Seiryū · 青龍 · The dragon of the East

Seiryū is the recovery engine. Markets transition messily out of bear regimes — false starts, head fakes, a few weeks of large-cap leadership that doesn't broaden. Seiryū hunts speculative large-cap recoveries in those transition windows, when small-cap momentum hasn't earned the right to fire but cash is the wrong answer. Active 53 days, 52.4% win rate, standalone +479% return on 21 trades. It is the smallest engine by trade count — most regimes don't need it — but the macro deploys it surgically when the broader read is the bottom is in, but it's the big names leading.

The macro switch

Engines don't decide which engine is on. The classifier does. It reads the universe daily — the percentage of names above their fifty-day moving average with a fifty-over-two-hundred stack, the percentage in confirmed downtrends, and a handful of derived breadth metrics — and assigns each session a regime. The regime chooses the engine. The engine produces signals. The signals are sized by composite score and entered on the next session's open.
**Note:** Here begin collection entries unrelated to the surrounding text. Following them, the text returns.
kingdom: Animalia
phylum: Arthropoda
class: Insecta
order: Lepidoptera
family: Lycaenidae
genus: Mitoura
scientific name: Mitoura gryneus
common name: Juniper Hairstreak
It is deliberately a daily decision. We don't want a regime flag that flickers on a single bar; we don't want one that confirms a regime change three weeks after the market did. The seven-regime taxonomy is small enough to be intelligible, large enough to capture the meaningful states, and the persistence rules around regime transitions are tuned to favour the regimes the system has historically handled well.
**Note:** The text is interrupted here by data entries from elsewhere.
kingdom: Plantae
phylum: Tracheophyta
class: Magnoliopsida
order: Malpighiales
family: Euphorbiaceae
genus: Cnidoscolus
What this looks like in practice

Over the 1.174-day backtest, the four-engine stack produced a 139.7% CAGR with a Sharpe ratio of 1.83 and a maximum drawdown of 17.7%. On 358 of those days — roughly 30% of the window — the system was simply in cash. No regime called for a trade, no engine fired, the capital sat. The edge isn't being always-on. The edge is being on for the right reason.

Why four, not one

A natural objection is that four engines is just an ensemble in disguise: blend them, share the capital, take a weighted average of the signals. We tried it. It under-performs. The reason is mechanical: the engines have opposing exposures to regime variables (Suzaku is risk-on, Byakko is risk-off), so blending them produces a smoothed return that doesn't capture the asymmetric upside of being correctly positioned in any single state. Diversification across uncorrelated bets compounds slowly. Commitment to the right bet, conditional on signal, compounds fast.

The bet is that the macro classifier — a single decision per day, daily-bar resolution, deterministic logic — is good enough to put the right engine in front of the right week. Five years of out-of-sample paper trading suggests it is. The coming articles in this series unpack the pieces: how the composite score that ranks each engine's candidates is built, how the macro classifier reads the tape, how drawdown is treated as a metric rather than a side-effect, and what happens when you publish every trade in public from day one.